Recipe

Parallel tool calls

Cut multi-tool latency from N round-trips to one. When a model can see that three function calls are independent, it emits them in a single response and your runtime fans them out in parallel.

1.Why parallel beats sequential

A typical agent loop calls one tool, waits for the result, then decides what to call next. For independent calls (e.g. weather + stock price + news lookup) this serializes work that has no causal ordering. Meridian-routed models emit multiple tool_use blocks in one assistant turn. Dispatch them with Promise.all and feed the results back in a single user turn.

2.The pattern

Define your tools, send the user prompt, then collect every tool_use block from the response. Run them concurrently and return each result tagged with its original tool_use_id.

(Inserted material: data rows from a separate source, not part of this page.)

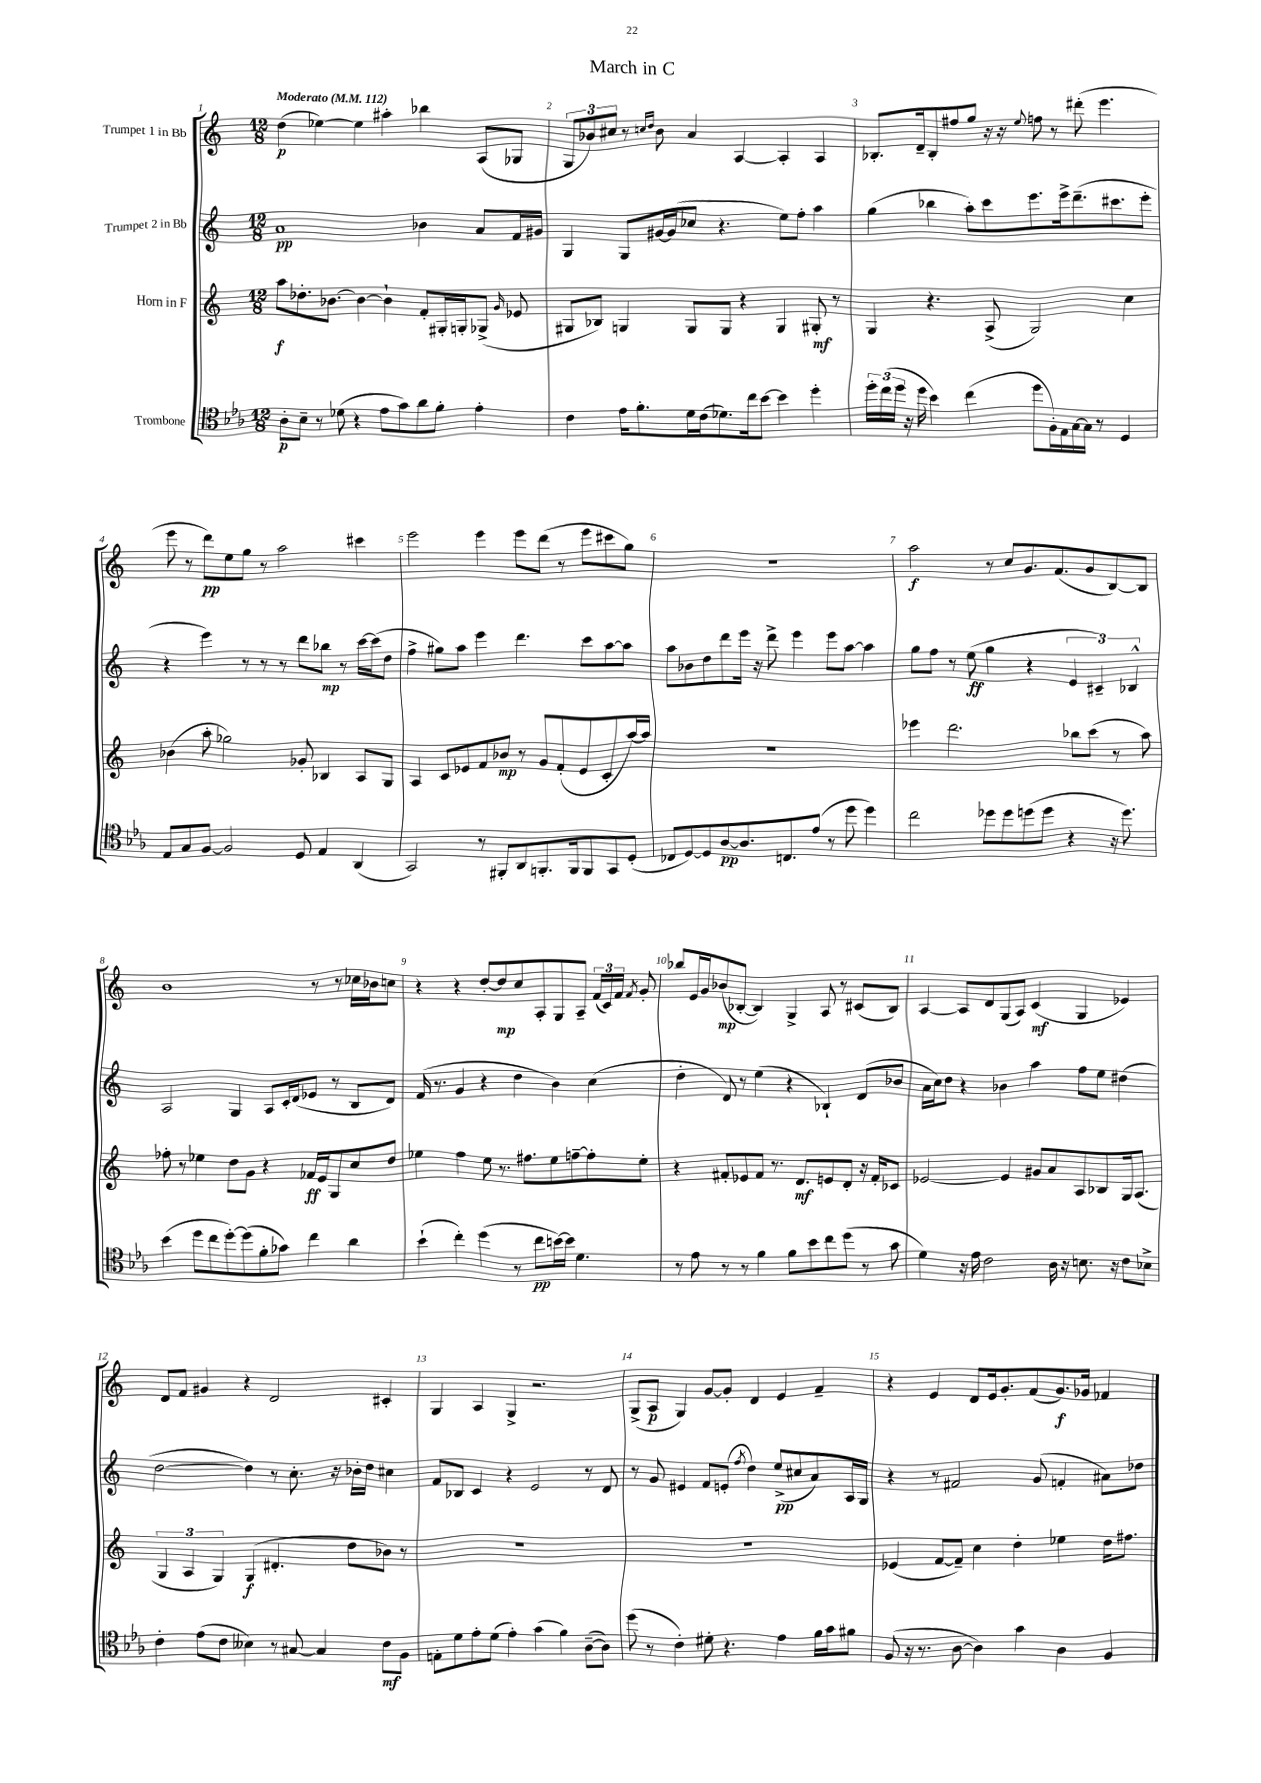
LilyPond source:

\header { title = "March in C" }
<<
\new StaffGroup <<
\new Staff = "s0" \with { instrumentName = "Trumpet 1 in Bb" } {
    \clef treble \key c \major \numericTimeSignature \time 12/8 \tempo "Moderato" 4 = 112
    \autoBeamOff d''4\p( ees''4~) ees''4 ais''4-. bes''4 a8[( ges8] |
    \tuplet 3/2 { g8[ bes'8) cis''8] } r8 \grace { c''16[ d''16] } bes'8 a'4 a4~ a4-. a4 |
    bes8.[-. d'16-- bes8-. fis''8 g''8] r16 r16 \appoggiatura { e''8 } f''8 r8 dis'''8-.( e'''4. |
    e'''8 r8 d'''8[\pp) e''8 g''8] r8 a''2 cis'''4 |
    e'''2 e'''4 e'''8[ d'''8]( r8 e'''8[ cis'''8 g''8]) |
    R1. |
    a''2\f r8 c''8[ g'8. f'8.( g'8 b8~) b8] |
    b'1 r8 r8 ces''16[ bes'16 c''8] |
    r4 r4 d''8[~-. d''8\mp c''8 a8-. g8 a8]-- \tuplet 3/2 { f'16[( c'16) f'16] } \acciaccatura { f'8 } g'8-. |
    bes''8[ e'16 g'16 bes'8\mp( bes8]~-. bes4) g4-> a8 r8 cis'8[( bes8]) |
    a4~ a8[ d'8 g8( a8]) c'4\mf( g4 ees'4) |
    d'8[ f'8] gis'4 r4 d'2 cis'4-. |
    g4 a4 g4-> r2. |
    g8[->( a8]\p g4) g'8[~ g'8]-. d'4 e'4 f'4-- |
    r4 e'4 d'8[ e'16 g'8.-. f'8( g'8.\f) ges'16] fes'4 \bar "|." |
}
\new Staff = "s1" \with { instrumentName = "Trumpet 2 in Bb" } {
    \clef treble \key c \major \numericTimeSignature \time 12/8
    \autoBeamOff a'1\pp bes'4 a'8[ f'16 gis'16] |
    g4 g8[ gis'16~ gis'16( ces''8] r4. e''8[) f''8]-. a''4 |
    g''4( bes''4 a''8[-.) c'''8 e'''8. e'''16-> d'''8.--( cis'''8. e'''8]-. |
    r4 e'''4) r8 r8 r8 d'''8[ bes''8]\mp r8 c'''16[~ c'''16( d''8] |
    f''4-> gis''8[) a''8] e'''4 d'''4. c'''8[ a''8~ a''8] |
    a''8[ bes'8 d''8 d'''8 e'''16] r16 d'''8-> e'''4 e'''8[ a''8]~ a''4 |
    g''8[ f''8] r8 e''8\ff( g''4 r4 \tuplet 3/2 { e'4 cis'4--) bes4-^ } |
    a2 g4 a8[ c'16-. d'16( ees'8] r8 b8[ d'8]) |
    f'16( r8. g'4 r4 d''4 b'4) c''4( |
    d''4-. d'8) r8 e''4( r4 bes4-!) d'8[( bes'8] |
    a'16[ c''16) d''8] r4 bes'4 a''4 f''8[ e''8] dis''4( |
    d''2~ d''4) r8 c''8.-. r16 bes'16[-. d''16] cis''4 |
    f'8[ bes8] c'4 r4 e'2 r8 d'8 |
    r8 g'8 eis'4 f'8[ e'8]-.( \acciaccatura { f''8 } d''4) e''8[->\pp( cis''8 a'8) a16 g16] |
    r4 r8 fis'2 g'8( f'4-. ais'8[) des''8] \bar "|." |
}
\new Staff = "s2" \with { instrumentName = "Horn in F" } {
    \clef treble \key c \major \numericTimeSignature \time 12/8
    \autoBeamOff a''8[\f des''8.-. bes'8.]~ bes'4~ bes'4-! f'8[-. gis16-. g16-. ges8]->( \grace { g'16 } ees'8 |
    gis8[ bes8]) g4 g8[ g8] r4 g4 gis8-.\mf r8 |
    g4 r4. a8->( g2) c''4 |
    bes'4( a''8-. ges''2) ges'8-. bes4 a8[ g8] |
    a4 c'8[ ees'8 f'8 bes'8]\mp r8 g'8[ f'8-.( ees'8 c'8-. a''16~) a''16] |
    R1. |
    ees'''4 d'''2. bes''8[ c'''8]( r8 a''8) |
    fes''8-. r8 ees''4 d''8[ g'8] r4 fes'16[\ff e'16 g8 c''8 d''8] |
    ees''4 f''4 ees''8 r8. fis''8.[ ees''8 f''8~-- f''8-. ees''8]-. |
    r4 fis'8[-. ees'8 fis'8] r8. d'8.[\mf e'8 d'8]-. r16 fis'16[-. ces'8] |
    ees'2~ ees'4 gis'8[ a'8 a8 bes8 g16 a8.]( |
    \tuplet 3/2 { g4 a4 g4) } g4\f( dis'4.-. d''8[ bes'8]) r8 |
    R1. |
    R1. |
    ees'4( f'8[~ f'8]--) c''4 d''4-. ees''4 d''16[ fis''8.] \bar "|." |
}
\new Staff = "s3" \with { instrumentName = "Trombone" } {
    \clef tenor \key ees \major \numericTimeSignature \time 12/8
    \autoBeamOff aes8[-.\p bes8]-- r8 des'8( r4 ees'8[ g'8) aes'8 f'8]-. ees'4-. |
    c'4 ees'16[ f'8.-. d'16 c'16( des'8.) c''16 bes'8]~ bes'4 d''4-. |
    \tuplet 3/2 { d''16[-. c''16( d''16] } r16 d''16 bes'4) c''4( d''8[ f16-.) ees16 g16~ g16] r8 d4 |
    ees8[ g8 f8]~ f2 d8 ees4 aes,4( |
    g,2) r8 fis,8[-. aes,8 f,8.-. f,16 f,8 g,8 d8]-.( |
    ces8[ d8~) d8 aes8~\pp aes8. c8. ees'8]( r8 d''8 d''4) |
    c''2 des''8[ des''8 d''8( d''8] r4 r16 d''8.) |
    bes'4( d''8[ c''8 d''8~-.) d''8( f'8-. ges'8]) c''4 aes'4 |
    bes'4-!( c''4-.) d''4( r8 c''8[\pp b'16~) b'16] d'4. |
    r8 ees'8 r8 r8 f'4 f'8[ bes'8 c''8 d''8]( r8 g'8 |
    d'4) r16 ees'16 c'2 aes16 r16 b8. r16 c'8[ bes8]-> |
    c'4-. ees'8[( c'8] beses4) r8 gis8~ gis4 c'8[\mf f8] |
    e8[-. d'8 ees'8-. d'8]( ees'4-.) g'4( f'4) aes8[~--( aes8]) |
    d''8( r8 c'4-.) dis'8-. r4. ees'4 f'16[ g'16 fis'8] |
    f8( r16 r8. aes8~ aes4) g'4 aes4 f4 \bar "|." |
}
>>
>>
\layout { \context { \Score \override BarNumber.break-visibility = ##(#f #t #t) barNumberVisibility = #all-bar-numbers-visible } }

// Parallel tool calls with Meridian
import { Meridian } from '@meridian/sdk';

const client = new Meridian({ apiKey: process.env.MERIDIAN_KEY });

const response = await client.messages.create({
  model: 'azure/model-router',
  max_tokens: 4096,
  tools: [
    { name: 'get_weather', input_schema: { /* ... */ } },
    { name: 'get_stock_price', input_schema: { /* ... */ } },
    { name: 'search_web', input_schema: { /* ... */ } },
  ],
  messages: [{
    role: 'user',
    content: 'Compare weather in NYC, AAPL price, and latest AI news.',
  }],
});

// Model emits 3 tool_use blocks in ONE response
const toolCalls = response.content.filter(b => b.type === 'tool_use');

// Dispatch all 3 in parallel — not sequential
const results = await Promise.all(
  toolCalls.map(call => dispatch(call.name, call.input))
);

3.Gotchas

  • Not every model parallelizes equally. Reasoning-heavy routes may still chain calls; mid-tier general models fan out most aggressively.
  • You must return ALL tool results in the next user message, each as a separate content block, before the model can answer.
  • Cap concurrency at the slowest downstream. A 50-tool fan-out will overwhelm a 10-req/s API regardless of model speed.